- _WHAT IS EXPECTED_
Copy out every line of the entries below, putting "species name" wherever "scientific name" appears and keeping everything else as it is.
** Begin **
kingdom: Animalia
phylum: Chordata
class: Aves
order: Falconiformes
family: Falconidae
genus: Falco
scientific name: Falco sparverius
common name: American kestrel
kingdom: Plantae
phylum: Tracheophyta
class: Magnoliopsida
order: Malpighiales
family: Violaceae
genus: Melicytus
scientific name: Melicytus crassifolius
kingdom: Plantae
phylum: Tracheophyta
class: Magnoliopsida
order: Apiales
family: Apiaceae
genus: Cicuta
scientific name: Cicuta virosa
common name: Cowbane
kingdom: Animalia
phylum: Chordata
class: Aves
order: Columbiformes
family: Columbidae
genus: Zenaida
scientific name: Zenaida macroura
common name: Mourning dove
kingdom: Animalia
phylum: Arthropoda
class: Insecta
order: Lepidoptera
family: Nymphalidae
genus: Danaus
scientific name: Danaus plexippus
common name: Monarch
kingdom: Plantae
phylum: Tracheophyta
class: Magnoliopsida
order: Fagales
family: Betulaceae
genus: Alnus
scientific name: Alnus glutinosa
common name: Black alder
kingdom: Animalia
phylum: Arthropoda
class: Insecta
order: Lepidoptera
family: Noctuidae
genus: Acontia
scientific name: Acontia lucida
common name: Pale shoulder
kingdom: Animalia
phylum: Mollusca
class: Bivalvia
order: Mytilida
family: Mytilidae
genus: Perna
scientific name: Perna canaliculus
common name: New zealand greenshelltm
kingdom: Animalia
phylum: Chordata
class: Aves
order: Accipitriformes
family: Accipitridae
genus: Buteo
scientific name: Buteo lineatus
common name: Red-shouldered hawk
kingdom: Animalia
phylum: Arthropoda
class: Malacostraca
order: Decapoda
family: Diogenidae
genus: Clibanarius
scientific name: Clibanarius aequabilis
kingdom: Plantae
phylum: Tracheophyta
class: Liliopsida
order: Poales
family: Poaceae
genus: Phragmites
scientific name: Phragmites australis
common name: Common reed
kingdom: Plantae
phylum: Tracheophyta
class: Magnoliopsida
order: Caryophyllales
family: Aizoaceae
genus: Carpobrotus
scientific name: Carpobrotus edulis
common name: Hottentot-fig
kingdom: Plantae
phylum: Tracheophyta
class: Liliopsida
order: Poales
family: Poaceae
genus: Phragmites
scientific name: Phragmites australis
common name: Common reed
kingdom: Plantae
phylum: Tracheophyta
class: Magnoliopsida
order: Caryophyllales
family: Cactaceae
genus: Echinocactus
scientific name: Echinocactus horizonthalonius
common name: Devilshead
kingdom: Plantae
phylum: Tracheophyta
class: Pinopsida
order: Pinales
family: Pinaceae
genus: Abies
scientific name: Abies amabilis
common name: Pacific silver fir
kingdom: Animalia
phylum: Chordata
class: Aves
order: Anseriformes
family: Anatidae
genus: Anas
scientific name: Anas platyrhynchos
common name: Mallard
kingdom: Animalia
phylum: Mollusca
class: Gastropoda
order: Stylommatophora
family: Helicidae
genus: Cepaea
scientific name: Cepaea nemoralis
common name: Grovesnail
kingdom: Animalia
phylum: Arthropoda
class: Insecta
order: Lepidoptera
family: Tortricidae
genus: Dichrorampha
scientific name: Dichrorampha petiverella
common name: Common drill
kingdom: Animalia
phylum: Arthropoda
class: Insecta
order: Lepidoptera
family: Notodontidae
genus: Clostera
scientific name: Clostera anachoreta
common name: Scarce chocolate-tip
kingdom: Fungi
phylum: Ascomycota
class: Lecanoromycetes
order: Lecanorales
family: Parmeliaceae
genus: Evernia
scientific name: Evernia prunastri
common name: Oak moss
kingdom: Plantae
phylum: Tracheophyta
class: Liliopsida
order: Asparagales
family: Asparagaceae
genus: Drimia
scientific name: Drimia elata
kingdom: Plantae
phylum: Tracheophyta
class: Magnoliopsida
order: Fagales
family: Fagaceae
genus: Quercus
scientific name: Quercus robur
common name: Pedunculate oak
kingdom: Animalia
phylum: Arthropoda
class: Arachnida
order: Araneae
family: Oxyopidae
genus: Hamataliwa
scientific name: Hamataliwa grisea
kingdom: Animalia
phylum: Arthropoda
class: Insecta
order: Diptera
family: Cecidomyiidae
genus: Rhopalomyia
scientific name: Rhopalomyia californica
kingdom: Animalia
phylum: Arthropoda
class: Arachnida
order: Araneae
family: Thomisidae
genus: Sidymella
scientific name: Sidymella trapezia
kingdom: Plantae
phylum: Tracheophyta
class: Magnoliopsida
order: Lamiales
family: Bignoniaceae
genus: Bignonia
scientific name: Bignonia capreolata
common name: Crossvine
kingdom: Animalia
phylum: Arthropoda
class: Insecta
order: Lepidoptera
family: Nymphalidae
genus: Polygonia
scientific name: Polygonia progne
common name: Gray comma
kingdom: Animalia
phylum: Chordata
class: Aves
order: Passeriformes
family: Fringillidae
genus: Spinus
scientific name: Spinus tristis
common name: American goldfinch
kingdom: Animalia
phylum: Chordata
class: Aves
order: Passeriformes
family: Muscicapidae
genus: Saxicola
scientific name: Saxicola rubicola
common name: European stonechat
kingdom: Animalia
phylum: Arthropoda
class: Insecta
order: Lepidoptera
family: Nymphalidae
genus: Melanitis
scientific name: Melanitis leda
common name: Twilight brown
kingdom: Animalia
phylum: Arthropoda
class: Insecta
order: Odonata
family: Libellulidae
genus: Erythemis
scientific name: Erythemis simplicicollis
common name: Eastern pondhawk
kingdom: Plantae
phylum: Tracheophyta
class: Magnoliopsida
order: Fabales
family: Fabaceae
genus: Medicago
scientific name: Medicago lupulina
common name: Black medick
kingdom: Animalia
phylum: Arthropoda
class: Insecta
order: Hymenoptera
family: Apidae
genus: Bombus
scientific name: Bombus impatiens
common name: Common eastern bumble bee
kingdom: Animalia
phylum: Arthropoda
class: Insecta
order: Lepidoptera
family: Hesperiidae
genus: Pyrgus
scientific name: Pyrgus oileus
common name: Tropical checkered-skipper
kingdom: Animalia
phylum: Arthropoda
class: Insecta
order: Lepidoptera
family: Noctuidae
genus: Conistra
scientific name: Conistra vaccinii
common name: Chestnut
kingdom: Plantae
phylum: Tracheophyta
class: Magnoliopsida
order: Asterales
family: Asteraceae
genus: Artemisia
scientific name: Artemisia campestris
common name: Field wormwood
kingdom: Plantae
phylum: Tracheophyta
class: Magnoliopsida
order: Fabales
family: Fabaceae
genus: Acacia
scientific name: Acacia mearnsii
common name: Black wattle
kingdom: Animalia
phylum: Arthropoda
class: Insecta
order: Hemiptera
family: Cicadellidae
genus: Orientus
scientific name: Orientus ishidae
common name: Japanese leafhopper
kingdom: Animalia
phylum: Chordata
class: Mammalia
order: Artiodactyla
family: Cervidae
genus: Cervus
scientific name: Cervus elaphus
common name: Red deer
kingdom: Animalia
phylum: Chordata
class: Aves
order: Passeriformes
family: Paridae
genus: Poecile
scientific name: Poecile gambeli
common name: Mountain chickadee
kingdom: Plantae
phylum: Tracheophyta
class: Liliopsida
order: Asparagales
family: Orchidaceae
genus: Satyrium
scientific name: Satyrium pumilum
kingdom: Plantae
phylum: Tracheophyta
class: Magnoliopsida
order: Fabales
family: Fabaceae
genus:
** End **
- _FULL RESPONSE_
kingdom: Animalia
phylum: Chordata
class: Aves
order: Falconiformes
family: Falconidae
genus: Falco
species name: Falco sparverius
common name: American kestrel
kingdom: Plantae
phylum: Tracheophyta
class: Magnoliopsida
order: Malpighiales
family: Violaceae
genus: Melicytus
species name: Melicytus crassifolius
kingdom: Plantae
phylum: Tracheophyta
class: Magnoliopsida
order: Apiales
family: Apiaceae
genus: Cicuta
species name: Cicuta virosa
common name: Cowbane
kingdom: Animalia
phylum: Chordata
class: Aves
order: Columbiformes
family: Columbidae
genus: Zenaida
species name: Zenaida macroura
common name: Mourning dove
kingdom: Animalia
phylum: Arthropoda
class: Insecta
order: Lepidoptera
family: Nymphalidae
genus: Danaus
species name: Danaus plexippus
common name: Monarch
kingdom: Plantae
phylum: Tracheophyta
class: Magnoliopsida
order: Fagales
family: Betulaceae
genus: Alnus
species name: Alnus glutinosa
common name: Black alder
kingdom: Animalia
phylum: Arthropoda
class: Insecta
order: Lepidoptera
family: Noctuidae
genus: Acontia
species name: Acontia lucida
common name: Pale shoulder
kingdom: Animalia
phylum: Mollusca
class: Bivalvia
order: Mytilida
family: Mytilidae
genus: Perna
species name: Perna canaliculus
common name: New zealand greenshelltm
kingdom: Animalia
phylum: Chordata
class: Aves
order: Accipitriformes
family: Accipitridae
genus: Buteo
species name: Buteo lineatus
common name: Red-shouldered hawk
kingdom: Animalia
phylum: Arthropoda
class: Malacostraca
order: Decapoda
family: Diogenidae
genus: Clibanarius
species name: Clibanarius aequabilis
kingdom: Plantae
phylum: Tracheophyta
class: Liliopsida
order: Poales
family: Poaceae
genus: Phragmites
species name: Phragmites australis
common name: Common reed
kingdom: Plantae
phylum: Tracheophyta
class: Magnoliopsida
order: Caryophyllales
family: Aizoaceae
genus: Carpobrotus
species name: Carpobrotus edulis
common name: Hottentot-fig
kingdom: Plantae
phylum: Tracheophyta
class: Liliopsida
order: Poales
family: Poaceae
genus: Phragmites
species name: Phragmites australis
common name: Common reed
kingdom: Plantae
phylum: Tracheophyta
class: Magnoliopsida
order: Caryophyllales
family: Cactaceae
genus: Echinocactus
species name: Echinocactus horizonthalonius
common name: Devilshead
kingdom: Plantae
phylum: Tracheophyta
class: Pinopsida
order: Pinales
family: Pinaceae
genus: Abies
species name: Abies amabilis
common name: Pacific silver fir
kingdom: Animalia
phylum: Chordata
class: Aves
order: Anseriformes
family: Anatidae
genus: Anas
species name: Anas platyrhynchos
common name: Mallard
kingdom: Animalia
phylum: Mollusca
class: Gastropoda
order: Stylommatophora
family: Helicidae
genus: Cepaea
species name: Cepaea nemoralis
common name: Grovesnail
kingdom: Animalia
phylum: Arthropoda
class: Insecta
order: Lepidoptera
family: Tortricidae
genus: Dichrorampha
species name: Dichrorampha petiverella
common name: Common drill
kingdom: Animalia
phylum: Arthropoda
class: Insecta
order: Lepidoptera
family: Notodontidae
genus: Clostera
species name: Clostera anachoreta
common name: Scarce chocolate-tip
kingdom: Fungi
phylum: Ascomycota
class: Lecanoromycetes
order: Lecanorales
family: Parmeliaceae
genus: Evernia
species name: Evernia prunastri
common name: Oak moss
kingdom: Plantae
phylum: Tracheophyta
class: Liliopsida
order: Asparagales
family: Asparagaceae
genus: Drimia
species name: Drimia elata
kingdom: Plantae
phylum: Tracheophyta
class: Magnoliopsida
order: Fagales
family: Fagaceae
genus: Quercus
species name: Quercus robur
common name: Pedunculate oak
kingdom: Animalia
phylum: Arthropoda
class: Arachnida
order: Araneae
family: Oxyopidae
genus: Hamataliwa
species name: Hamataliwa grisea
kingdom: Animalia
phylum: Arthropoda
class: Insecta
order: Diptera
family: Cecidomyiidae
genus: Rhopalomyia
species name: Rhopalomyia californica
kingdom: Animalia
phylum: Arthropoda
class: Arachnida
order: Araneae
family: Thomisidae
genus: Sidymella
species name: Sidymella trapezia
kingdom: Plantae
phylum: Tracheophyta
class: Magnoliopsida
order: Lamiales
family: Bignoniaceae
genus: Bignonia
species name: Bignonia capreolata
common name: Crossvine
kingdom: Animalia
phylum: Arthropoda
class: Insecta
order: Lepidoptera
family: Nymphalidae
genus: Polygonia
species name: Polygonia progne
common name: Gray comma
kingdom: Animalia
phylum: Chordata
class: Aves
order: Passeriformes
family: Fringillidae
genus: Spinus
species name: Spinus tristis
common name: American goldfinch
kingdom: Animalia
phylum: Chordata
class: Aves
order: Passeriformes
family: Muscicapidae
genus: Saxicola
species name: Saxicola rubicola
common name: European stonechat
kingdom: Animalia
phylum: Arthropoda
class: Insecta
order: Lepidoptera
family: Nymphalidae
genus: Melanitis
species name: Melanitis leda
common name: Twilight brown
kingdom: Animalia
phylum: Arthropoda
class: Insecta
order: Odonata
family: Libellulidae
genus: Erythemis
species name: Erythemis simplicicollis
common name: Eastern pondhawk
kingdom: Plantae
phylum: Tracheophyta
class: Magnoliopsida
order: Fabales
family: Fabaceae
genus: Medicago
species name: Medicago lupulina
common name: Black medick
kingdom: Animalia
phylum: Arthropoda
class: Insecta
order: Hymenoptera
family: Apidae
genus: Bombus
species name: Bombus impatiens
common name: Common eastern bumble bee
kingdom: Animalia
phylum: Arthropoda
class: Insecta
order: Lepidoptera
family: Hesperiidae
genus: Pyrgus
species name: Pyrgus oileus
common name: Tropical checkered-skipper
kingdom: Animalia
phylum: Arthropoda
class: Insecta
order: Lepidoptera
family: Noctuidae
genus: Conistra
species name: Conistra vaccinii
common name: Chestnut
kingdom: Plantae
phylum: Tracheophyta
class: Magnoliopsida
order: Asterales
family: Asteraceae
genus: Artemisia
species name: Artemisia campestris
common name: Field wormwood
kingdom: Plantae
phylum: Tracheophyta
class: Magnoliopsida
order: Fabales
family: Fabaceae
genus: Acacia
species name: Acacia mearnsii
common name: Black wattle
kingdom: Animalia
phylum: Arthropoda
class: Insecta
order: Hemiptera
family: Cicadellidae
genus: Orientus
species name: Orientus ishidae
common name: Japanese leafhopper
kingdom: Animalia
phylum: Chordata
class: Mammalia
order: Artiodactyla
family: Cervidae
genus: Cervus
species name: Cervus elaphus
common name: Red deer
kingdom: Animalia
phylum: Chordata
class: Aves
order: Passeriformes
family: Paridae
genus: Poecile
species name: Poecile gambeli
common name: Mountain chickadee
kingdom: Plantae
phylum: Tracheophyta
class: Liliopsida
order: Asparagales
family: Orchidaceae
genus: Satyrium
species name: Satyrium pumilum
kingdom: Plantae
phylum: Tracheophyta
class: Magnoliopsida
order: Fabales
family: Fabaceae
genus:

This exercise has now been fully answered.